=== 原文資料 ===
+--
いい ちいさな ものづくり

奈良時代から受け継がれる煌めきを暮らしに。飾る力が心を明るくする、錺之-KAZARINO-の錺金具から生まれたアイテム

ー作り手

画像1

私達が京都で約50年間作り続けてきた錺金具は、仏壇や神社仏閣を「飾る」金具です。錺之-KAZARINO-は錺金具の「飾る」という力で人を幸せにしたいという思いから、錺金具の技術を使って普段の暮らしの中で楽しめるものを作っているブランドです。
高級感あふれる金属の艶に錺金具ならではの「飾り」を施した錺之-KAZARINO-のものづくりが目指すのは、目で楽しんでいただくこと、使って親しんでいただくこと、そして「飾り」の持つ力、気持ちを高めたり自信を生み出したりする力をあなたに届けることです。

まばゆい輝きに、繊細な造形美。今回ご紹介する錺之-KAZARINO-(カザリノ)さんは、50年以上にわたりお寺や神社・仏壇仏具・神輿や刀装具などを飾るための金具『錺金具』を京都でつくり続けてきた職人さんが生み出した、現代の暮らしを飾るアイテムを届けています。錺金具は日本最古の木造建築物である法隆寺金堂にも用いられ、日本ならではの美しさ、伝統文化には欠かせない存在です。また美しく飾るだけでなく建造物などを補強・保護する機能も持ち、日本の建造物や神社仏閣の世界においては欠かせないものです。

画像2

伝統的な錺金具ですが、その分使い道は限られてきました。
そこで、
「錺金具の伝統を引き継ぎながらも新しい道を切り開きたい。」
「錺金具の持つ可能性を広げていきたい。」
「錺金具の『飾り』の力で人を幸せにしたい。」
錺之という名前にはそんな思いを込めています。

錺金具の伝統と美しさはそのままに、新たな楽しみ方を届けようと2020年にブランドがスタートしました。現在、展開されている商品は『マスクバンド』『マネークリップ』『オーバルボックス』の3つ。主な素材は銅板や真鍮板で、切る、たたく、曲げる、彫るなどして成形をし、鍍金(メッキ)をして仕上げられています。
+--
=== 以下の課題 ===
A. 錺金具の紹介文から、「私達が京都で約50年間作り続」で始まり「伝統的な錺金具ですが、その分使い道は限られてきました。」で終わる箇所を、一字一句違えずに引用してください。
B. 錺金具の紹介文で、現在展開されている商品として挙げられているものをすべて列挙してください。

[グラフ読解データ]
+--
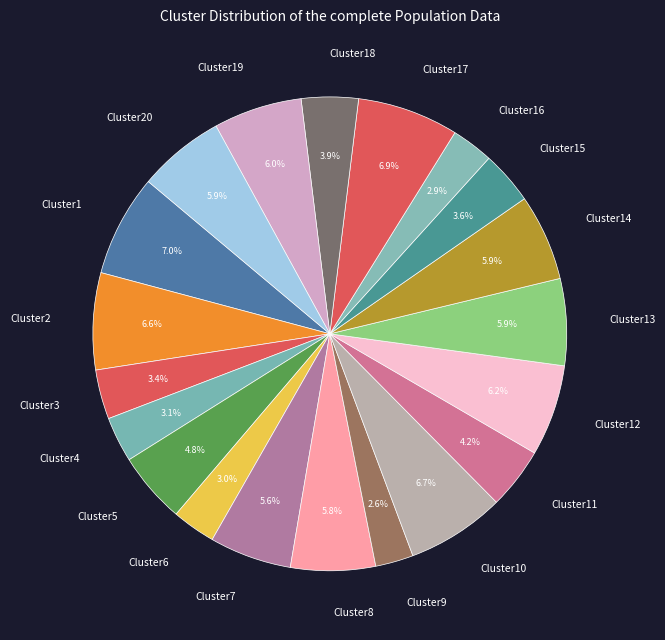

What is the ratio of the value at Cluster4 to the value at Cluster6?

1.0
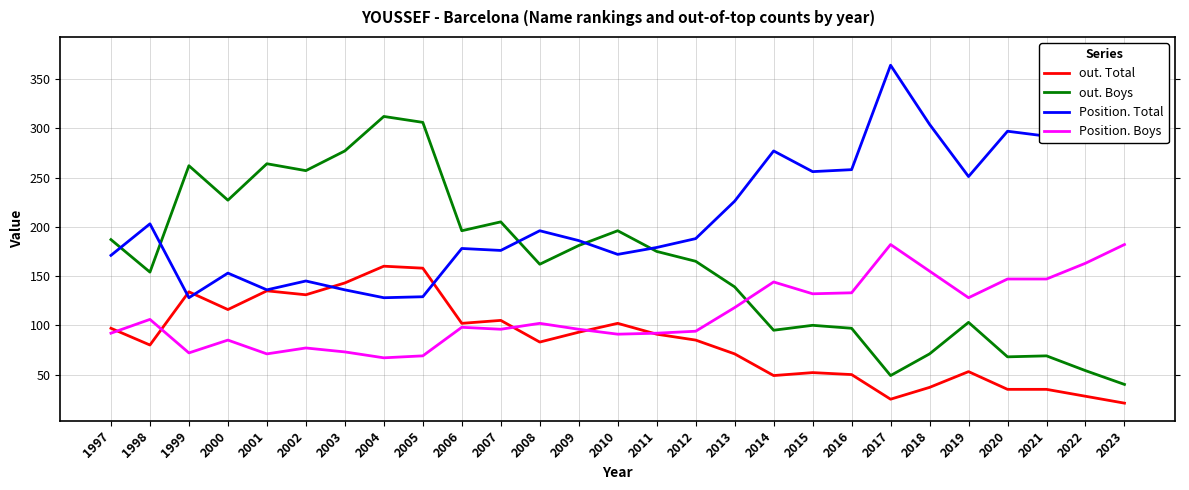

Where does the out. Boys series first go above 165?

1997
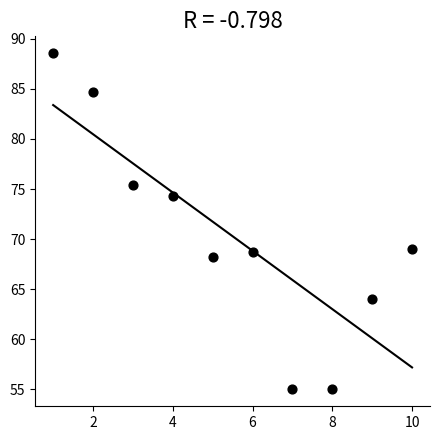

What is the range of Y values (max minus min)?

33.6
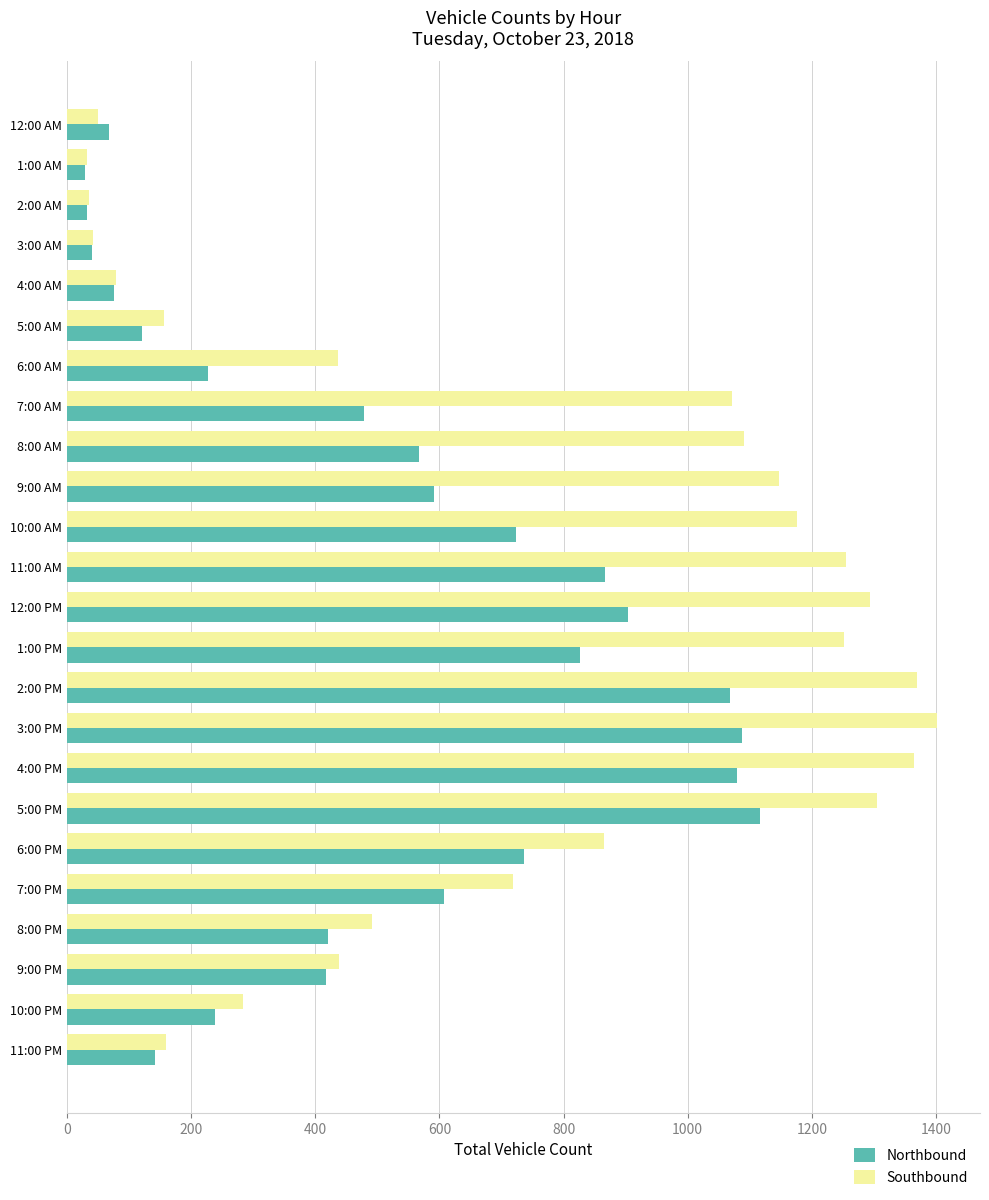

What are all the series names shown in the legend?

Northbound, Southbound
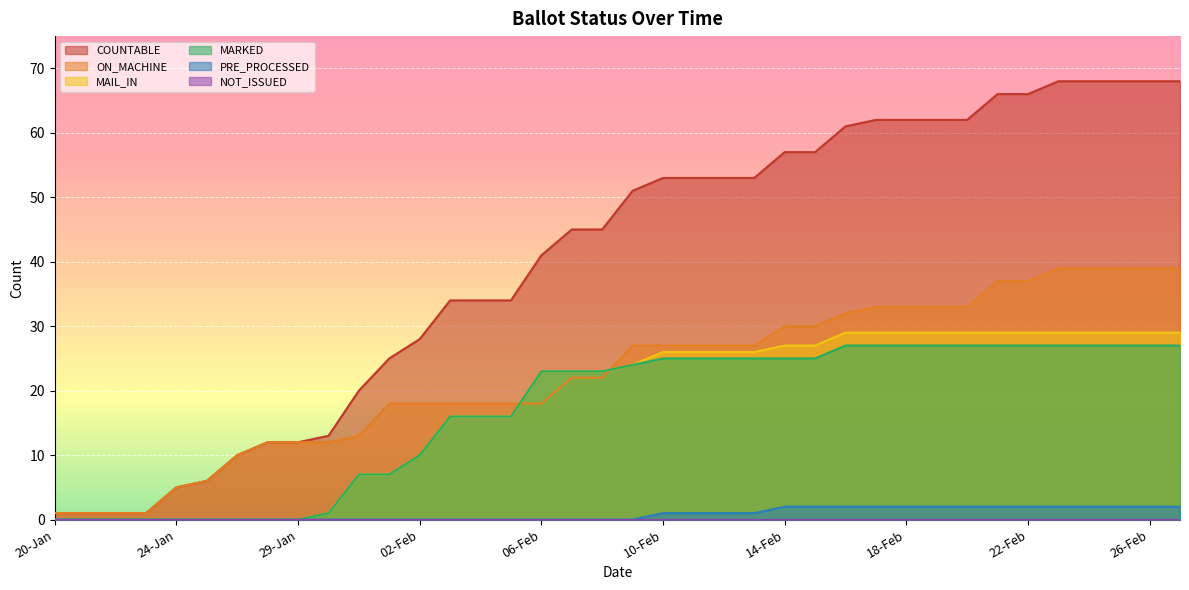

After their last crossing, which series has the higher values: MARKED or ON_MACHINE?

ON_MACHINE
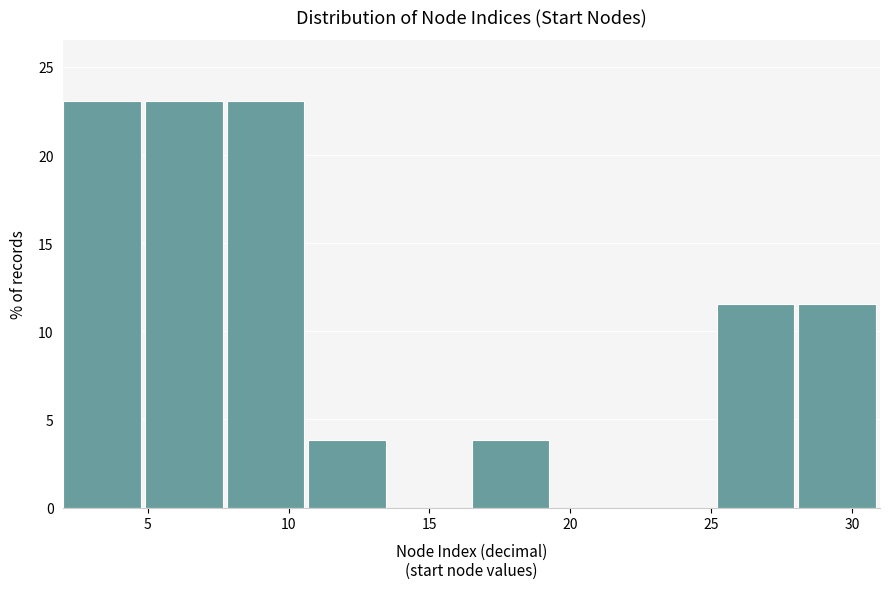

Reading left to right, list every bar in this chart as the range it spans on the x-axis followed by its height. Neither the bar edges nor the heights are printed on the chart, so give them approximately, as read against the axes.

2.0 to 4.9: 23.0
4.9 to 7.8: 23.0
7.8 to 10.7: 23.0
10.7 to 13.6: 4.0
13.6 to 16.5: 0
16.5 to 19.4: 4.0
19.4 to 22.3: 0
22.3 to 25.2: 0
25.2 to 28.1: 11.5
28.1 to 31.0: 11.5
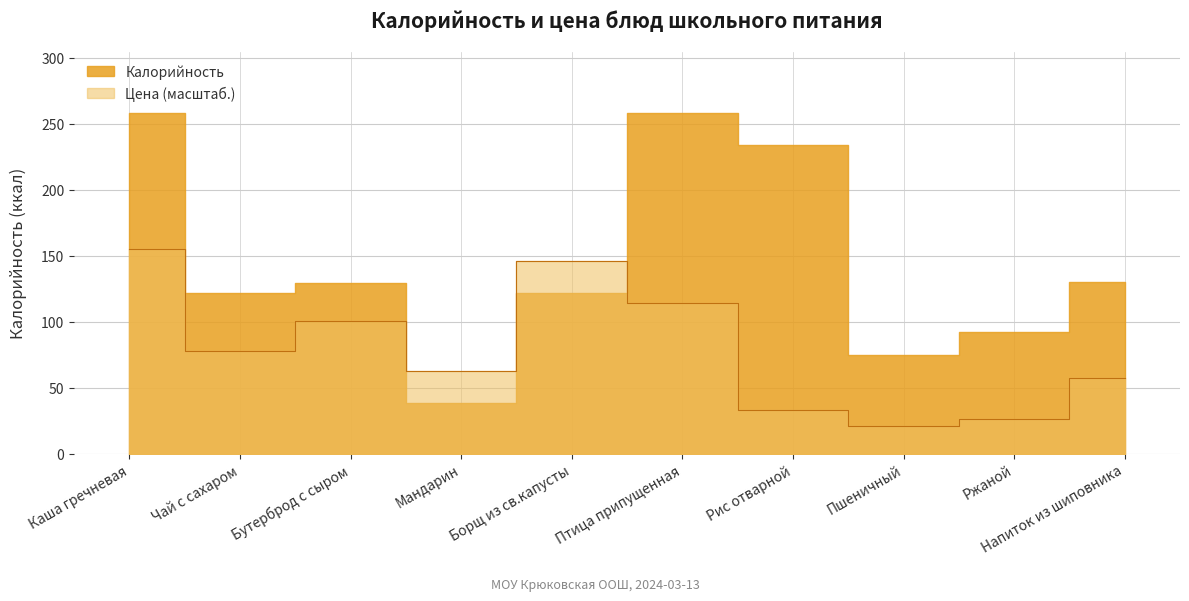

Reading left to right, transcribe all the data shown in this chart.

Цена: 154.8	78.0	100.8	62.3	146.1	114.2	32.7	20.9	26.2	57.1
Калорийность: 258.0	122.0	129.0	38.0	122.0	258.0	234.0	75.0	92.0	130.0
+--
=== 演習の解答 ===
A.
私達が京都で約50年間作り続けてきた錺金具は、仏壇や神社仏閣を「飾る」金具です。錺之-KAZARINO-は錺金具の「飾る」という力で人を幸せにしたいという思いから、錺金具の技術を使って普段の暮らしの中で楽しめるものを作っているブランドです。
高級感あふれる金属の艶に錺金具ならではの「飾り」を施した錺之-KAZARINO-のものづくりが目指すのは、目で楽しんでいただくこと、使って親しんでいただくこと、そして「飾り」の持つ力、気持ちを高めたり自信を生み出したりする力をあなたに届けることです。

まばゆい輝きに、繊細な造形美。今回ご紹介する錺之-KAZARINO-(カザリノ)さんは、50年以上にわたりお寺や神社・仏壇仏具・神輿や刀装具などを飾るための金具『錺金具』を京都でつくり続けてきた職人さんが生み出した、現代の暮らしを飾るアイテムを届けています。錺金具は日本最古の木造建築物である法隆寺金堂にも用いられ、日本ならではの美しさ、伝統文化には欠かせない存在です。また美しく飾るだけでなく建造物などを補強・保護する機能も持ち、日本の建造物や神社仏閣の世界においては欠かせないものです。

画像2

伝統的な錺金具ですが、その分使い道は限られてきました。

B. マスクバンド、マネークリップ、オーバルボックス